Suicides de soignants à l'hôpital: visée par une plainte, Vautrin appelle à "une discussion digne et humaine"

"La justice suit son cours, dans l’indépendance qui est la sienne". Dans une déclaration transmise à BFMTV, la ministre de la Santé, Catherine Vautrin, a réagi à la plainte pour harcèlement moral et homicide involontaire qui a été déposée contre Élisabeth Borne et elle-même afin de dénoncer des suicides de soignants de l'hôpital public.

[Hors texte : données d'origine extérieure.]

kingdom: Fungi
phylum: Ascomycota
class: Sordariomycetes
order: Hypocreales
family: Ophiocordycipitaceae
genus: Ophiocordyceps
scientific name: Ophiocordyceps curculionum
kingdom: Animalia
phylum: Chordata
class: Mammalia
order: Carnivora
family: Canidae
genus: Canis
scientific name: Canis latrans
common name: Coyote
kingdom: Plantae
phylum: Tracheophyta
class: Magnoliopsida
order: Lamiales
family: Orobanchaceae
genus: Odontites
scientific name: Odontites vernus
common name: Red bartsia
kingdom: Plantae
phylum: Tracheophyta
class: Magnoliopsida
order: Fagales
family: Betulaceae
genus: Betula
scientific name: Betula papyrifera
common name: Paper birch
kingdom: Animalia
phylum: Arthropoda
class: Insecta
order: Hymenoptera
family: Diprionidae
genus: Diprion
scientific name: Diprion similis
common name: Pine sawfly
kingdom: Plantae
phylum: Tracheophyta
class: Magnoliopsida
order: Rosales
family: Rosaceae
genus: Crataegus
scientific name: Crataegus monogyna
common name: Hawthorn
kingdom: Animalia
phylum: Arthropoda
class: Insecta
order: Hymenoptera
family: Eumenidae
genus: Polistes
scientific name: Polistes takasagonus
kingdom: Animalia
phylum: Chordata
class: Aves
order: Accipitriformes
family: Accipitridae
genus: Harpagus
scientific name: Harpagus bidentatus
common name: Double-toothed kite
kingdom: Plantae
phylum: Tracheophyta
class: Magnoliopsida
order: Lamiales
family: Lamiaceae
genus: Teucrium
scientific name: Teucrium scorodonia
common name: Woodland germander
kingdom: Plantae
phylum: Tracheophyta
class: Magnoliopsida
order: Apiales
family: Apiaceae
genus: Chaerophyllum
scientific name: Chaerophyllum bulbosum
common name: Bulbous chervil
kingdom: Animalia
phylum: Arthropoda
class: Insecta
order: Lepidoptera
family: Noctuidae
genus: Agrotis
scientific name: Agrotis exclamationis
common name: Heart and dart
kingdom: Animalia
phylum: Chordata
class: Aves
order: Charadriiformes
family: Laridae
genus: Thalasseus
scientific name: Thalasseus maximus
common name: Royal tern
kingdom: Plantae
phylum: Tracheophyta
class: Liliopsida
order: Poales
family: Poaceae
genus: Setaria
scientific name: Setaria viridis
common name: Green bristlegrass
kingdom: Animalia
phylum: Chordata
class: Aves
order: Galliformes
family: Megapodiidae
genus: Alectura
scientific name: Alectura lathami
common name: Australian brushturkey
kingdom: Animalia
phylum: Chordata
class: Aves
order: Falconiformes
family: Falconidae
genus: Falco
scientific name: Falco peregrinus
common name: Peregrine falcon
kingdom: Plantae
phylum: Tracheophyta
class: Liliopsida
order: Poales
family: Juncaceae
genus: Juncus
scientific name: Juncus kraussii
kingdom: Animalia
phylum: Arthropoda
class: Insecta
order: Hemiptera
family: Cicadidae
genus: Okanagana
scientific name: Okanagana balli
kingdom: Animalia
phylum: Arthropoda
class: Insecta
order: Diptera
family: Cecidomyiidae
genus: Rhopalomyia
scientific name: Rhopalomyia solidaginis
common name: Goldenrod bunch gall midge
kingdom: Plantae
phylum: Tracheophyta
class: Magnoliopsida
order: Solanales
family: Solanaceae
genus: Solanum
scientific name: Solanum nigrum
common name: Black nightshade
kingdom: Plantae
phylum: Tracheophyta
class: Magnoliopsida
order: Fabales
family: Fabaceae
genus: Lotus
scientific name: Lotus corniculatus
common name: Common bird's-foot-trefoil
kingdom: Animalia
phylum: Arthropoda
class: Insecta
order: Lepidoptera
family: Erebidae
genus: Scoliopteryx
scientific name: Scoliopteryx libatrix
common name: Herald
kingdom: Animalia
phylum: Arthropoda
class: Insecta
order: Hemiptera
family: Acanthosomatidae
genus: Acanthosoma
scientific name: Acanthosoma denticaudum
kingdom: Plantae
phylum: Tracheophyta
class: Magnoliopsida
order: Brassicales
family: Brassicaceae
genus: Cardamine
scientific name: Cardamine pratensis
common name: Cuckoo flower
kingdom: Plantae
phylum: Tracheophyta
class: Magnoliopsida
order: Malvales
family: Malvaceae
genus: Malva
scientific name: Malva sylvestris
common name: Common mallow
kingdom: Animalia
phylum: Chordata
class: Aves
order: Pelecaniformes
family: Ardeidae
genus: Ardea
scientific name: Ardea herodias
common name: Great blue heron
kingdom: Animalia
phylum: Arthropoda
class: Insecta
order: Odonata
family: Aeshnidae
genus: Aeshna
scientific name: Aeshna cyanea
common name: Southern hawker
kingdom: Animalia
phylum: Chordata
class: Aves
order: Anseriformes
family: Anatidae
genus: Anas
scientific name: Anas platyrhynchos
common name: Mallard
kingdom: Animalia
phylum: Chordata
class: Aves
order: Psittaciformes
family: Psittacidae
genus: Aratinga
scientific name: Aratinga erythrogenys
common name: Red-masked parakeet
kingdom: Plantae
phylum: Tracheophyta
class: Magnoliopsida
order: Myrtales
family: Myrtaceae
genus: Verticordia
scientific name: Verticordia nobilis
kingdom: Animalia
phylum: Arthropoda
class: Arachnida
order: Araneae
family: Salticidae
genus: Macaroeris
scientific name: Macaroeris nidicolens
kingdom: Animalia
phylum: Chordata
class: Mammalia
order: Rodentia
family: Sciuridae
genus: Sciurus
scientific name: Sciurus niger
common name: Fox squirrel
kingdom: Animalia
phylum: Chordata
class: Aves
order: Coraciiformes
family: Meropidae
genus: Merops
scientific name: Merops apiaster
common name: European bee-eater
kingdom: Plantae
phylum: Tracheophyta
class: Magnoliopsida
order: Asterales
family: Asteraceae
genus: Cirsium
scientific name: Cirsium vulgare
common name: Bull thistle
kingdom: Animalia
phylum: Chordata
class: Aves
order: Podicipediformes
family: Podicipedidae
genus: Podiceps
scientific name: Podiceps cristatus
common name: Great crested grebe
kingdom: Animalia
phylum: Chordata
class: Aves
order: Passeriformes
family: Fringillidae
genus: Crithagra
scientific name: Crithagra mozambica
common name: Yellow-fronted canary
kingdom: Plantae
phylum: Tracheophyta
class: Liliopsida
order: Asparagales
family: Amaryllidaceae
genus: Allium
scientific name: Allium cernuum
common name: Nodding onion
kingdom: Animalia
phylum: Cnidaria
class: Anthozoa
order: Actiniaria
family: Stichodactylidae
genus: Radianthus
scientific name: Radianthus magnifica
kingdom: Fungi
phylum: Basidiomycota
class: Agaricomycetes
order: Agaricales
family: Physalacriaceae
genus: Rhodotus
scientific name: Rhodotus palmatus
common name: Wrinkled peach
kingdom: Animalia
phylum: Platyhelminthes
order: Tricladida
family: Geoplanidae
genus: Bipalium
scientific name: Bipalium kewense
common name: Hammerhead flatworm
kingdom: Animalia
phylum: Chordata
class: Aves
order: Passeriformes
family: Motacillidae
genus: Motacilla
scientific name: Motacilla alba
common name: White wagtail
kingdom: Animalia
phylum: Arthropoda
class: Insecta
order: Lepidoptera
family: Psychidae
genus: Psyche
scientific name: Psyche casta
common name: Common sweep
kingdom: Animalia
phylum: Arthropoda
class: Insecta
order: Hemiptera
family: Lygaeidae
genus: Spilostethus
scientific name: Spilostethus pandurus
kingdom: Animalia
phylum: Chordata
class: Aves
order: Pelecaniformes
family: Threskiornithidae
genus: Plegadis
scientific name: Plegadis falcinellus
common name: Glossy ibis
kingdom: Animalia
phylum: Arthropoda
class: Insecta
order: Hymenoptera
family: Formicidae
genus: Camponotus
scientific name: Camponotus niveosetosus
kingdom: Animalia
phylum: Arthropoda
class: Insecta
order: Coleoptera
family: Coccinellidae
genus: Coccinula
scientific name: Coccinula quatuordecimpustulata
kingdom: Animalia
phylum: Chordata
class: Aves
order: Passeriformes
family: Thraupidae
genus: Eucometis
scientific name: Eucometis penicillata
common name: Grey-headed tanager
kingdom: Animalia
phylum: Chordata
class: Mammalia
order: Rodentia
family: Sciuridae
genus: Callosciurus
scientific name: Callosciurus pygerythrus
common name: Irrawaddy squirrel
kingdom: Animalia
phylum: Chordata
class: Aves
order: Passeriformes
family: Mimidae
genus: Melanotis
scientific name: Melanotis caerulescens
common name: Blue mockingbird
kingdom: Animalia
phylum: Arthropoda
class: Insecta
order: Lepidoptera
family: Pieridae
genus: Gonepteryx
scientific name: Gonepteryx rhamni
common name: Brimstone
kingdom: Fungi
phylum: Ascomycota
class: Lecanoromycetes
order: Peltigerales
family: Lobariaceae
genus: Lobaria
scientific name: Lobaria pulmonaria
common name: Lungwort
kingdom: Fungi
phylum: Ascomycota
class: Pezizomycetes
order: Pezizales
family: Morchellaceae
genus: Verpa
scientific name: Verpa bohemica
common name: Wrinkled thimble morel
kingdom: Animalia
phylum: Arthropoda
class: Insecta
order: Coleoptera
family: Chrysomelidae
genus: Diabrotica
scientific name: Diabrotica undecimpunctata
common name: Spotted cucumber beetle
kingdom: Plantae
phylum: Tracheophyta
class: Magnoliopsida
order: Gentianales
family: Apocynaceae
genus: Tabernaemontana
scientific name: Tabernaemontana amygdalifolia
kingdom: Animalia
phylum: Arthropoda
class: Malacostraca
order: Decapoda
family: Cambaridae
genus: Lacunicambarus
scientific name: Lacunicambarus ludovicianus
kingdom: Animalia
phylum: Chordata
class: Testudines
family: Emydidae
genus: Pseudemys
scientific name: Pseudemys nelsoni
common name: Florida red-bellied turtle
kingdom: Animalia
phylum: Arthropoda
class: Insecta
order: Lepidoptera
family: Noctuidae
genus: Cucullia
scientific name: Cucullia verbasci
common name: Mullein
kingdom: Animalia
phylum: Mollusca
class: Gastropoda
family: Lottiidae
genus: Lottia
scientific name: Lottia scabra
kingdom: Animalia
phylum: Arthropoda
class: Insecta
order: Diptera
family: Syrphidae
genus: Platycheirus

"Je ne ferai aucun commentaire à ce stade" sur cette procédure, a déclaré Catherine Vautrin, appelant toutefois au "respect de toutes les familles, et à une discussion digne et humaine sur ces sujets graves". "Il ne s’agit pas de nier les difficultés, bien au contraire: elles doivent nous rassembler dans l’action, pas dans la division", a-t-elle ajouté.
Cette plainte a été déposée ce jeudi 10 avril auprès de la Cour de justice de la République (CJR) par 19 personnes - des soignants et des veufs ou veuves - et vise également les infractions de violences volontaires ayant entraîné la mort sans intention de la donner et mise en danger de la personne, a annoncé lundi l'avocate des plaignants, Me Christelle Mazza, confirmant une information de France Inter et du Monde.
Des conditions de travail "mortifères"
Élisabeth Borne est visée en tant que ministre de l'Enseignement supérieur et de la Recherche. Interrogé, son ministère a exprimé "son soutien aux soignants ainsi qu'aux proches des soignants qui auraient été confrontés à des drames humains d'une telle gravité". Le ministère a aussi "réaffirmé son engagement à coopérer pleinement avec les autorités judiciaires". Le ministre délégué chargé de la Santé et de l'Accès aux soins Yannick Neuder est aussi concerné par les accusations.
"Je souhaite redire, avec gravité et émotion, que nous avons une pensée pour toutes les familles touchées par ces drames. Rien ne peut atténuer la douleur des proches confrontés à la perte d’un être cher, en particulier lorsque celle-ci survient dans le cadre professionnel", a déclaré Catherine Vautrin ce lundi.
"La santé mentale et le bien-être des professionnels de santé sont une priorité absolue pour le ministère dont j’ai la charge et pour le Gouvernement. Je connais la force de leur engagement", a-t-elle ajouté.
"L'hôpital connaît une crise majeure depuis de nombreuses années qui semble s'être aggravée depuis environ 2012-2013, par l'application continue de politiques publiques néolibérales qui, malgré de nombreux signaux d'alerte particulièrement inquiétants, dont des suicides, n'ont pas été corrigées, bien au contraire", est-il écrit en préambule de la plainte. La dégradation des conditions de travail s'est accélérée depuis la crise sanitaire du Covid-19 à partir du printemps 2020, note Me Mazza.
La plainte, consultée par BFMTV, dénonce des "conditions de travail totalement illégales et mortifères", "des rythmes insoutenables" dans différents corps médicaux, spécialités et régions de France, ainsi que "l'impunité organisée à l'encontre des auteurs des faits".
Plusieurs suicides dénoncés
"Les alertes remontées soit par dossier individuellement soit de manière systémique sont totalement ignorées", est-il précisé. Il n'y a eu "aucune prise de conscience politique ni volonté de modifier le démantèlement de l'hôpital public". Sont cités en exemple trois établissements, situés en Alsace, dans l'Hérault et dans les Yvelines, qui "connaissent une vague de suicides particulièrement préoccupante, sans aucune mesure mise en œuvre, participant d'un déni institutionnel".
Un infirmier de santé au travail, qui s'est pendu dans son bureau en septembre 2023, a mis en cause dans "plusieurs lettres", est-il relaté, "le comportement harcelant de la DRH (Direction des ressources humaines) mais aussi l'organisation du travail dans un service totalement sinistré de santé au travail". Deux étudiantes infirmières se sont également suicidées dans cet établissement spécialisé en psychiatrie, selon la plainte.
La CJR est la seule juridiction habilitée à poursuivre et juger les membres du gouvernement pour des infractions commises dans l'exercice de leurs fonctions.